La regia di Coogler è accattivante e la storia procede in miracoloso equilibrio tra dramma e commedia con alcune battute da antologia e la consueta retorica dello Stallone Italiano. Come in altri episodi della serie, la storia presenta due match fondamentali nell’arco narrativo del protagonista, uno a metà film e uno nel finale. Il primo, contro ‘Lion’ Sporino, è girato tutto in cinque minuti di uno spettacolare piano sequenza, omaggio al Rocky originale del 1976, uno dei primi film in cui venne usata la steadicam. Significativo il momento in cui Adonis si trova in cella, simbolicamente prigioniero dell’ombra di Apollo.

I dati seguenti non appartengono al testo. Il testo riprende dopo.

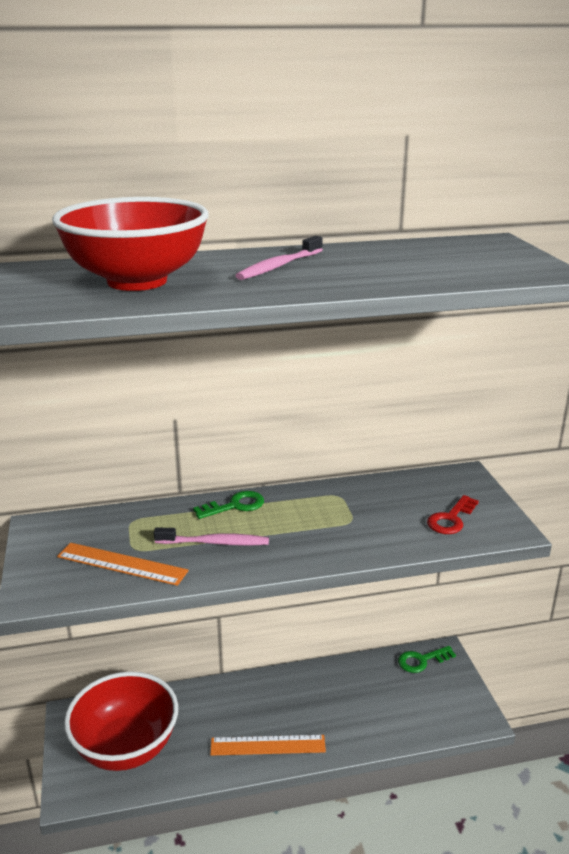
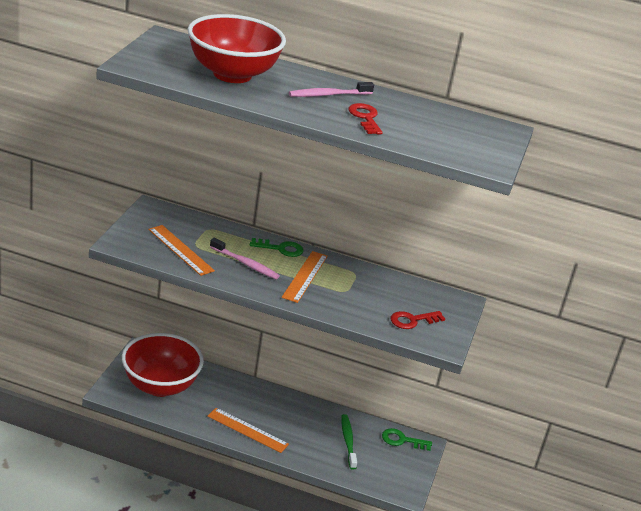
camera: 25 degrees right, 5 degrees up
(293, 525) = (305, 276): none -> orange ruler
(355, 273) = (365, 118): none -> red key
(376, 694) = (348, 441): none -> green toothbrush

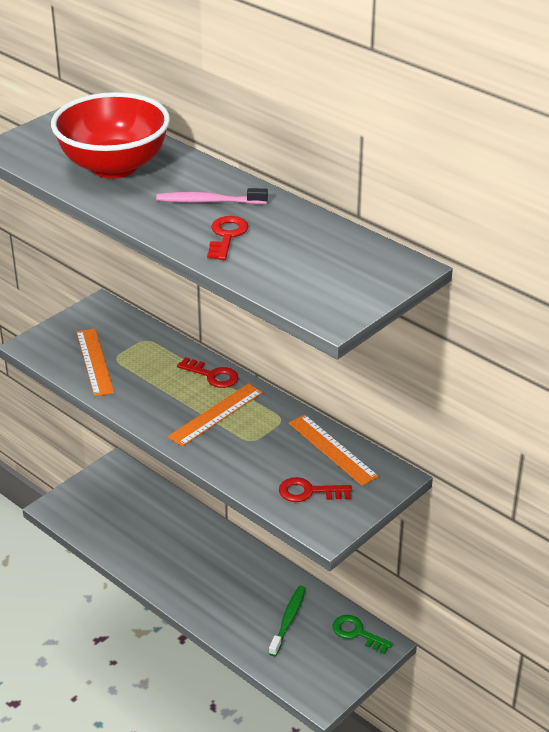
camera: 30 degrees right, 5 degrees up
(160, 386) = (112, 510): red bowl -> none
(245, 263) = (156, 388): pink toothbrush -> none
(247, 430) = (177, 582): orange ruler -> orange ruler (332, 449)
(281, 249) = (212, 375): green key -> red key

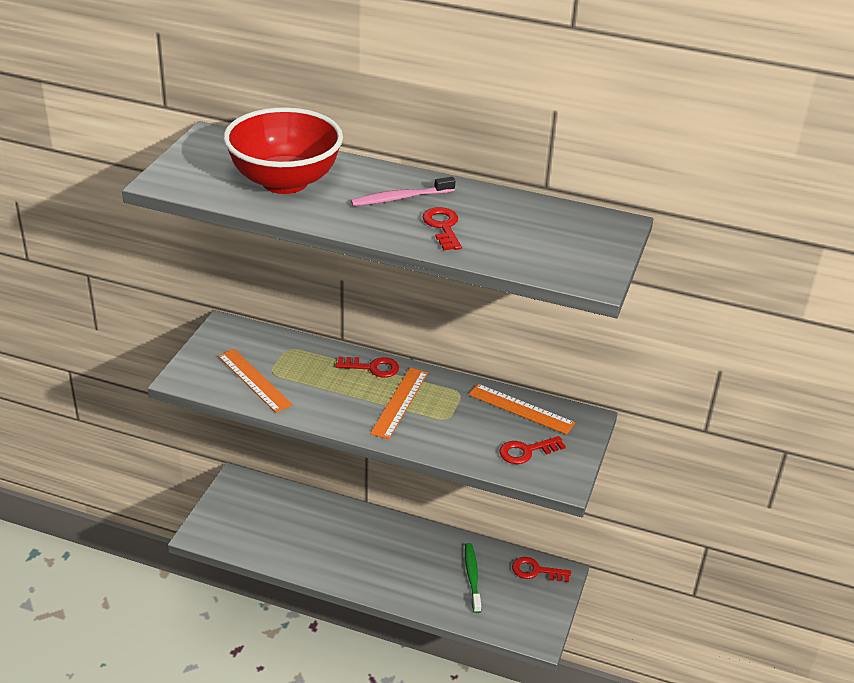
camera: 25 degrees left, 0 degrees up
(357, 633) = (536, 571): green key -> red key

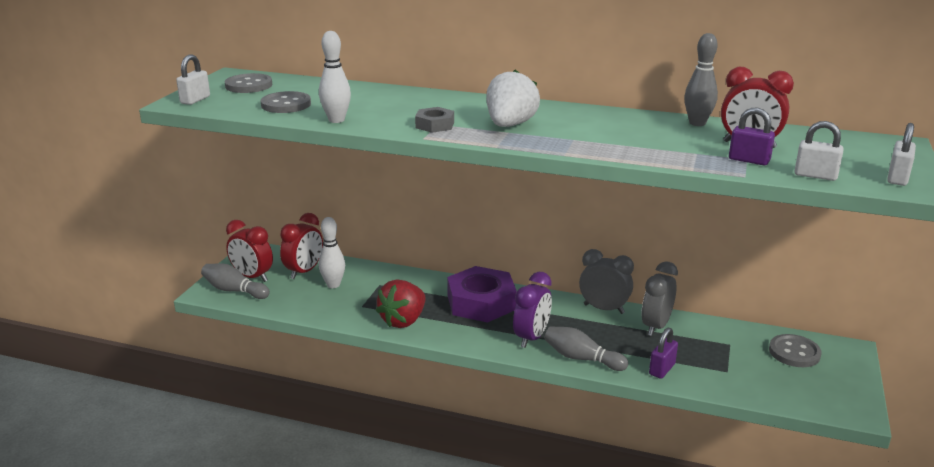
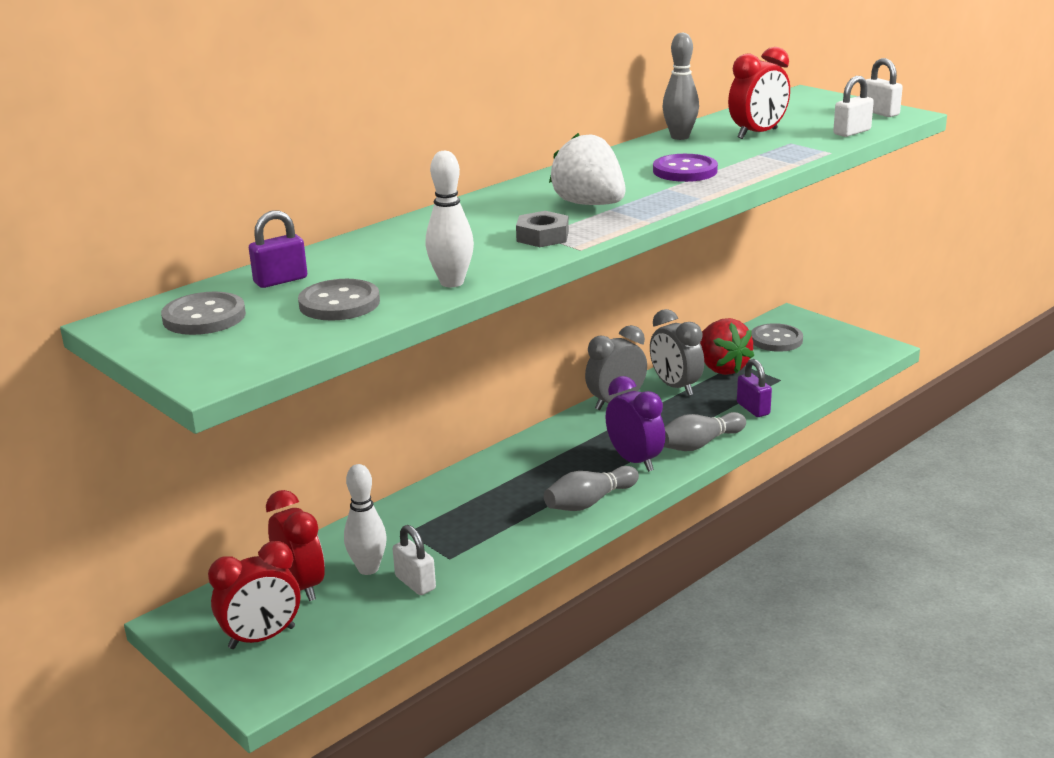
camera: 60 degrees left, 0 degrees up
(195, 100) = (218, 361): white padlock -> white padlock (415, 583)
(234, 290) = (285, 663): grey bowling pin -> grey bowling pin (589, 502)
(403, 321) = (518, 535): red strawberry -> red strawberry (721, 368)
(481, 302) = (529, 471): purple nut -> none
(619, 138) = (685, 171): none -> purple button
(749, 160) = (795, 142): purple padlock -> purple padlock (280, 280)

Il compositore svedese Ludwig Goransson ha creato un nuovo tema orecchiabile per Adonis che accompagna il pubblico per tutto il film. La prima e unica volta che ascoltiamo l’iconico tema di Rocky è il culmine emotivo della storia. Adonis si alza dal suo angolo e va incontro al suo destino. Il passaggio di consegne è avvenuto. La nuova generazione ha il suo Rocky.